Comme il est d’usage, les stipulations de cet accord sont très respectueuses des normes nationales et de la souveraineté de chaque Etat partie.

L’article Ier mentionne la prise en considération des « règlements nationaux » ; l’article IV conditionne la transmission d’informations au « respect des législations nationales ».

Surtout, comme c’est toujours le cas dans les accords de ce type, l’article VI permet à une partie de rejeter toute demande de coopération si elle juge que son exécution est susceptible de porter atteinte à sa souveraineté, à sa sécurité, à l’ordre public, aux règles d’organisation et de fonctionnement de l’autorité judiciaire ou – formule très large – à d’autres intérêts essentiels de son Etat.

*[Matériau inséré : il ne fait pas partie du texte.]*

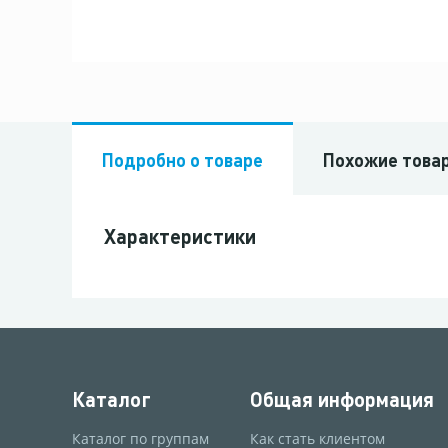
Подробно о товаре
Похожие това
Характеристики
Каталог
Общая информация
Каталог по группам
Как стать клиентом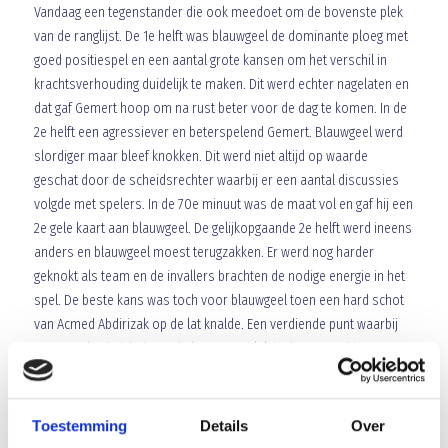
Vandaag een tegenstander die ook meedoet om de bovenste plek
van de ranglijst. De 1e helft was blauwgeel de dominante ploeg met
goed positiespel en een aantal grote kansen om het verschil in
krachtsverhouding duidelijk te maken. Dit werd echter nagelaten en
dat gaf Gemert hoop om na rust beter voor de dag te komen. In de
2e helft een agressiever en beterspelend Gemert. Blauwgeel werd
slordiger maar bleef knokken. Dit werd niet altijd op waarde
geschat door de scheidsrechter waarbij er een aantal discussies
volgde met spelers. In de 70e minuut was de maat vol en gaf hij een
2e gele kaart aan blauwgeel. De gelijkopgaande 2e helft werd ineens
anders en blauwgeel moest terugzakken. Er werd nog harder
geknokt als team en de invallers brachten de nodige energie in het
spel. De beste kans was toch voor blauwgeel toen een hard schot
van Acmed Abdirizak op de lat knalde. Een verdiende punt waarbij
nog steeds uitzicht is op de bovenste plek in de competitie.
Youssef Laaroussi
Array
Toestemming
Details
Over
Twitter
Facebook
WhatsApp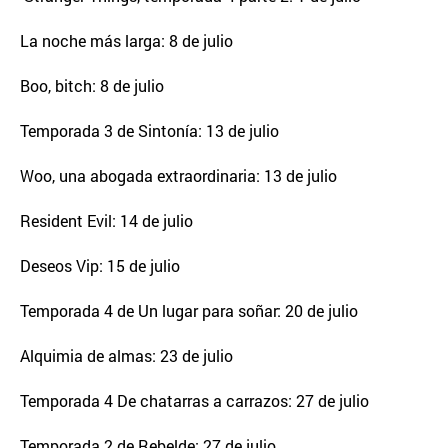
La noche más larga: 8 de julio
Boo, bitch: 8 de julio
Temporada 3 de Sintonía: 13 de julio
Woo, una abogada extraordinaria: 13 de julio
Resident Evil: 14 de julio
Deseos Vip: 15 de julio
Temporada 4 de Un lugar para soñar: 20 de julio
Alquimia de almas: 23 de julio
Temporada 4 De chatarras a carrazos: 27 de julio
Temporada 2 de Rebelde: 27 de julio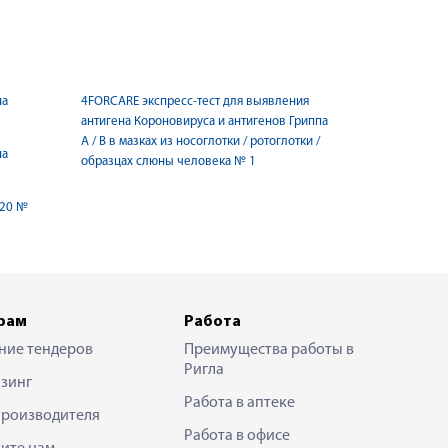
на
4FORCARE экспресс-тест для выявления
антигена Короновируса и антигенов Гриппа
A / B в мазках из носоглотки / ротоглотки /
на
образцах слюны человека № 1
-20 №
рам
Работа
ние тендеров
Преимущества работы в
Ригла
зинг
Работа в аптеке
производителя
Работа в офисе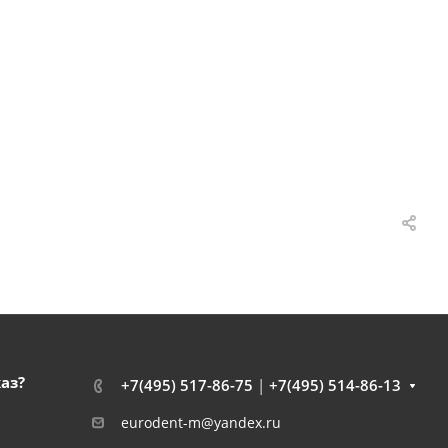
каз?
+7(495) 517-86-75
|
+7(495) 514-86-13
eurodent-m@yandex.ru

Par les actions de coopération qu’elle mène à Bahreïn, la France contribue à améliorer les pratiques des organes chargés de la sécurité intérieure et de la défense civile, dans le sens de la conciliation de l’efficacité et du respect des droits et libertés des individus.

Le Sénat ayant adopté le présent projet de loi le 21 décembre dernier, le vote de notre Assemblée permettra au Gouvernement de ratifier l’accord, qui pourra entrer en vigueur rapidement, puisqu’aucune procédure de ratification n’est légalement nécessaire à Bahreïn.

M. Philippe Cochet. Je souhaiterais savoir si l’accord permet une coopération en matière de formation avec l’Ecole nationale supérieure de Police de Saint Cyr au Mont d’Or.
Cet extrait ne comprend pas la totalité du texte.